=== Extracted text ===

Malware is not the only way cybercriminals can use social media to compromise business systems - they also abuse the information that users display on their social media profiles. Personal information, or information relating to the business an individual works for, can be used by cybercriminals to create intimate spear phishing campaigns designed to infiltrate enterprise networks. LinkedIn, as a social media site for professionals, is especially noteworthy in this regard. When hiring for technical roles, specifically IT or system admin positions, LinkedIn job posts often provide intimate data about how a business operates, from what scripting languages are used, to the types of databases or storage systems installed. For cybercriminals this information can be priceless.

Spoof social media accounts are an alternative avenue threat actors venture down to create problems for enterprise. Cybercriminals posing as a company's customer service arm often attempt to deceive existing customers into handing over valuable usernames and passwords, or encourage them to visit specific, malware-filled domains. In these instances, companies can face severe PR backlash, losing the trust of their customers and damaging their brand's reputation. And, with many cybercriminals seeing relatively good success from this approach, there are now nearly three times as many fraudulent accounts masquerading as legitimate businesses on social media, than actual business profiles.

=== Dataset extract ===

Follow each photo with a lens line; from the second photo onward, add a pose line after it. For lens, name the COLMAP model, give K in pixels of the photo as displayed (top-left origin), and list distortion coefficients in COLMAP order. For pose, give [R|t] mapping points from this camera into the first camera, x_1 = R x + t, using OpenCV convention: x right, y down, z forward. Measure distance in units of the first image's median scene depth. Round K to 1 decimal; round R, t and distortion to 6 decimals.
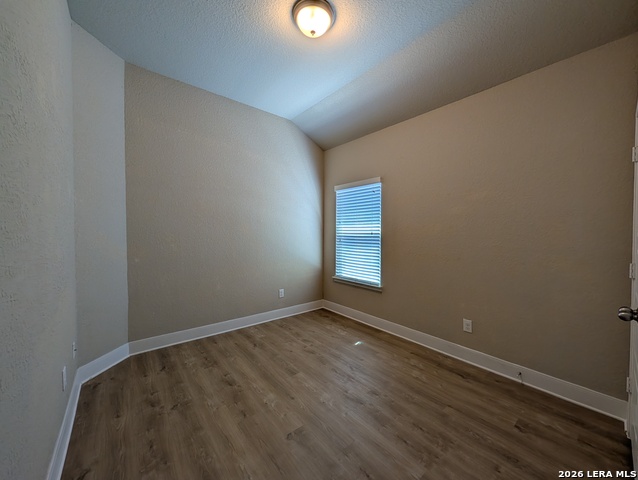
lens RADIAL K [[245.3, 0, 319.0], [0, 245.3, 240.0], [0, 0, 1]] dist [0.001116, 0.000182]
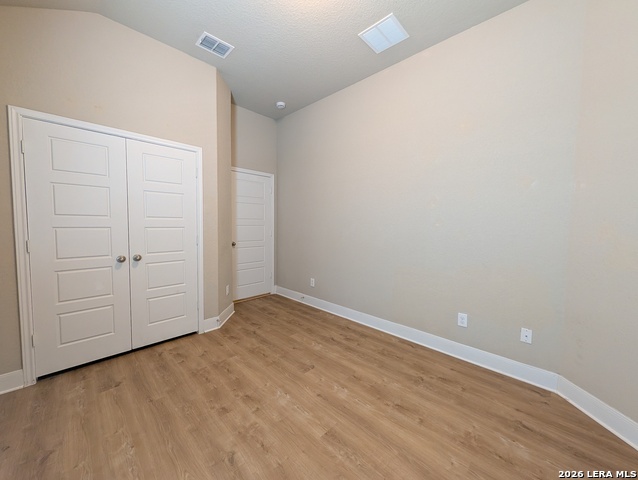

===

Required work:
A – Render this sentence from the passage on social media threats to businesses into French: "LinkedIn, as a social media site for professionals, is especially noteworthy in this regard."
B – State whether each statement agrees with the passage on social media threats to businesses, answering yes or no and quoting the words of the passage that decide it. (i) LinkedIn job posts for technical roles can reveal which scripting languages a business uses. (ii) Fraudulent accounts posing as businesses on social media are fewer than genuine business profiles. (iii) Cybercriminals posing as a customer service arm may urge customers to visit malware-filled domains.
C – Carry on the passage on social media threats to businesses, beginning after its final sentence.
The listing comes from a source separate from the passage on social media threats to businesses.

Exercise results:
A – LinkedIn, en tant que réseau social destiné aux professionnels, est particulièrement remarquable à cet égard.

B –
(i) Yes: "from what scripting languages are used"
(ii) No: "there are now nearly three times as many fraudulent accounts masquerading as legitimate businesses on social media, than actual business profiles"
(iii) Yes: "encourage them to visit specific, malware-filled domains"

C –
Besides using social media to attack a company directly, aggressors also use it to find backdoor routes into a company. By researching a company's social media profile, resourceful cybercriminals can research their primary target's suppliers or partners and infiltrate them instead in the hopes that any disruption they can cause them will have a knock-on effect on the original target. Or, in cases where the two companies' networks are linked, threat actors may compromise the smaller, less secure organisation and piggyback their way to the larger target.